Sunday, September 6, 2009


My composition project for the summer has been to write my fifth instrumental piece and as of this week, I have recorded this work and the first of three movements is now available on myspace. I played two movements of the piece at Bethany Lutheran Church on Bainbridge Island on August 23rd and now you can listen online as well.

Since I probably won’t perform this any time soon, I figured here would be a good place for the "program notes" or whatever I should call them. The composition is for trumpet and organ and is titled “Ruba’iyat”. It is based on three rubai (four line poems) by the 11th century Persian poet, Omar Khayyam, with each movement is based on a different rubai. Since there are 235 of them in the collection I have, I decided on the chosen three thanks to a random number generator on my handy TI-83 calculator. It came up with 22, 211 and 5 so those are the rubai I used for inspiration.
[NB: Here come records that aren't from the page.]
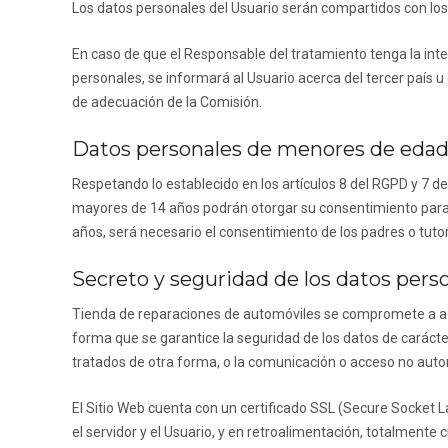
Los datos personales del Usuario serán compartidos con los 
En caso de que el Responsable del tratamiento tenga la inte
personales, se informará al Usuario acerca del tercer país u 
de adecuación de la Comisión.
Datos personales de menores de eda
Respetando lo establecido en los artículos 8 del RGPD y 7 de
mayores de 14 años podrán otorgar su consentimiento para 
años, será necesario el consentimiento de los padres o tutor
Secreto y seguridad de los datos pers
Tienda de reparaciones de automóviles
se compromete a ado
forma que se garantice la seguridad de los datos de carácter
tratados de otra forma, o la comunicación o acceso no auto
El Sitio Web cuenta con un certificado SSL (Secure Socket L
el servidor y el Usuario, y en retroalimentación, totalmente 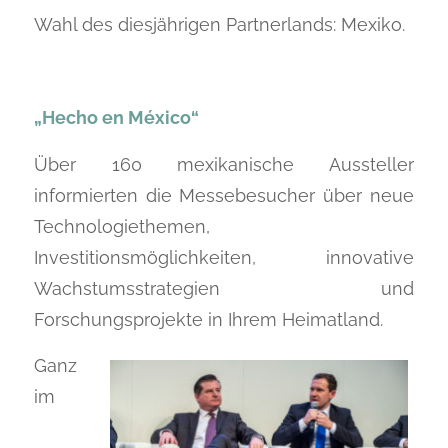
Wahl des diesjährigen Partnerlands: Mexiko.
„Hecho en México“
Über 160 mexikanische Aussteller
informierten die Messebesucher über neue
Technologiethemen,
Investitionsmöglichkeiten, innovative
Wachstumsstrategien und
Forschungsprojekte in Ihrem Heimatland.
Ganz
im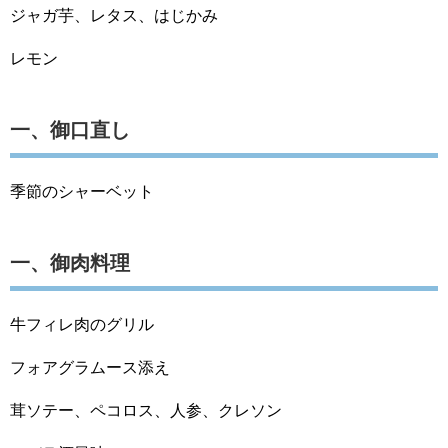
ジャガ芋、レタス、はじかみ
レモン
一、御口直し
季節のシャーベット
一、御肉料理
牛フィレ肉のグリル
フォアグラムース添え
茸ソテー、ペコロス、人参、クレソン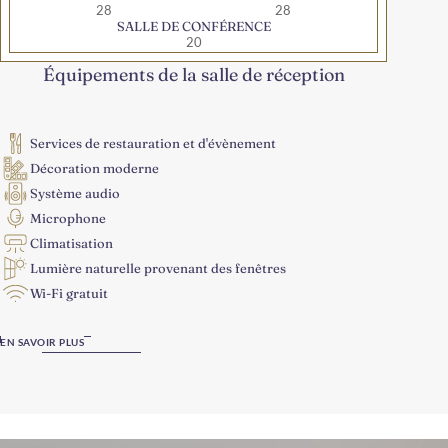
28
28
SALLE DE CONFÉRENCE
20
Équipements de la salle de réception
Services de restauration et d'évènement
Décoration moderne
Système audio
Microphone
Climatisation
Lumière naturelle provenant des fenêtres
Wi-Fi gratuit
EN SAVOIR PLUS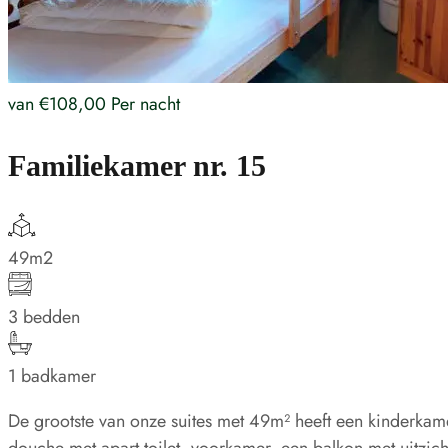
van
€108,00
Per nacht
Familiekamer nr. 15
49m2
3 bedden
1 badkamer
De grootste van onze suites met 49m² heeft een kinderkam
douche met apart toilet, voorkamer, een balkon met uitzicht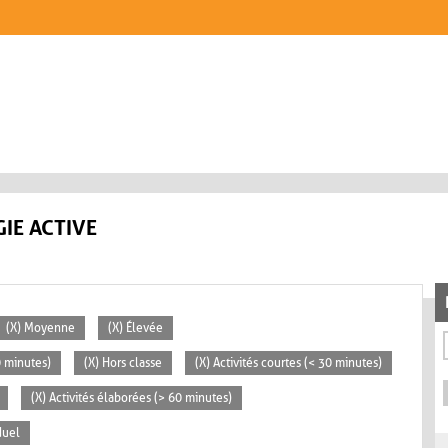
IE ACTIVE
(X) Moyenne
(X) Élevée
0 minutes)
(X) Hors classe
(X) Activités courtes (< 30 minutes)
(X) Activités élaborées (> 60 minutes)
duel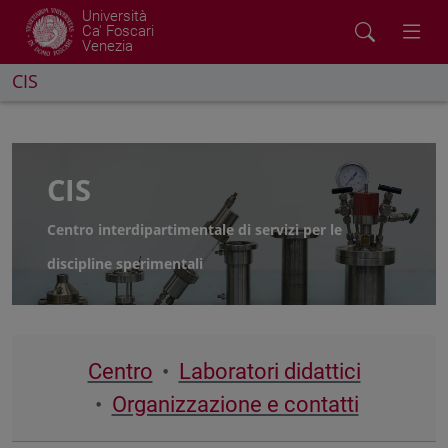
Università
Ca' Foscari
Venezia
CIS
CIS
Centro interdipartimentale di servizi per le
discipline sperimentali
Centro
Laboratori didattici
Organizzazione e contatti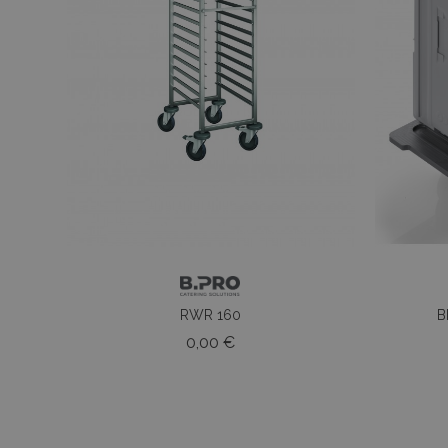
RWR 160
B
Prezzo
0,00 €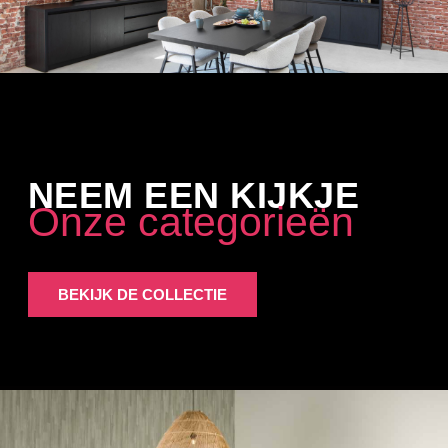
NEEM EEN KIJKJE
Onze categorieën
BEKIJK DE COLLECTIE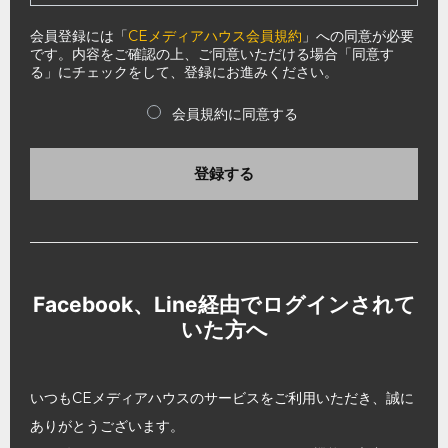
会員登録には「
CEメディアハウス会員規約
」への同意が必要
です。内容をご確認の上、ご同意いただける場合「同意す
る」にチェックをして、登録にお進みください。
会員規約に同意する
登録する
Facebook、Line経由でログインされて
いた方へ
いつもCEメディアハウスのサービスをご利用いただき、誠に
ありがとうございます。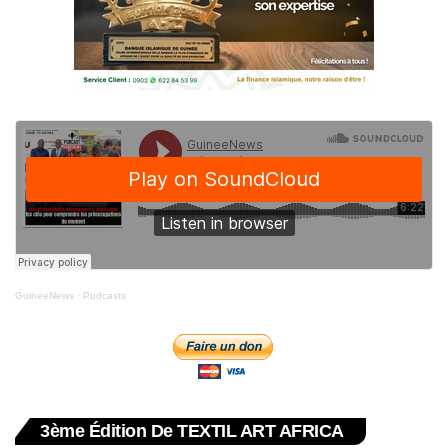
GuineeNews
·
Podcasts
3ème Édition De TEXTIL ART AFRICA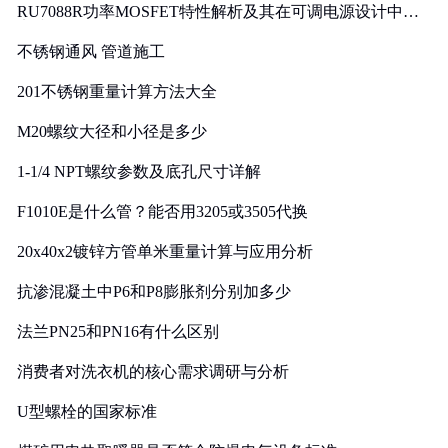
RU7088R功率MOSFET特性解析及其在可调电源设计中的
实践
不锈钢通风 管道施工
201不锈钢重量计算方法大全
M20螺纹大径和小径是多少
1-1/4 NPT螺纹参数及底孔尺寸详解
F1010E是什么管？能否用3205或3505代换
20x40x2镀锌方管单米重量计算与应用分析
抗渗混凝土中P6和P8膨胀剂分别加多少
法兰PN25和PN16有什么区别
消费者对洗衣机的核心需求调研与分析
U型螺栓的国家标准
Miraculously, the three worked together very well in a logical progression.

Overall, the work is fairly minimalist. I felt that style suited the words best, not to mention, I wanted the performance to be accurate and doable. Hopefully after reading the words these three movements are based on, you’ll be able to enjoy the music more. I tried to think of the trumpet as the narrator and the organ as his/her environment. The piece runs about ten minutes total. Special thanks to Ryan Hume for helping with the recording.

Here are the rubai by Khayyam, translated into English of course.

Rubai 22:
If only there were occasion for repose
If only this long road had an end
And in the track of a hundred thousand years, out of the heart of the dust
Hope sprang again like greenness

Rubai 211:
It is we who are the source of our own happiness, the mine of our sorrow
The repository of justice and foundation of iniquity;
We who are cast down and exalted, perfect and defective
At once the rusted mirror and Jamshid’s all-seeing cup

Rubai 5:
If the heart could grasp the meaning of life,
In death, it would know the mystery of God;
Today when you are in possession of yourself, you know nothing
Tomorrow, when you leave yourself behind, what will you know?

*Jamshid was a Persian mythological figure who could look forward in time using a magical cup.

If you really want to listen to the rest, just send me an email. I’m not completely satisfied with the way they turned out, but if you solemnly swear not to judge my trumpet playing ability, you can take a listen to the work in its entirety.

*Last week’s subheading was from the Rolling Stones’ “Monkey Man”.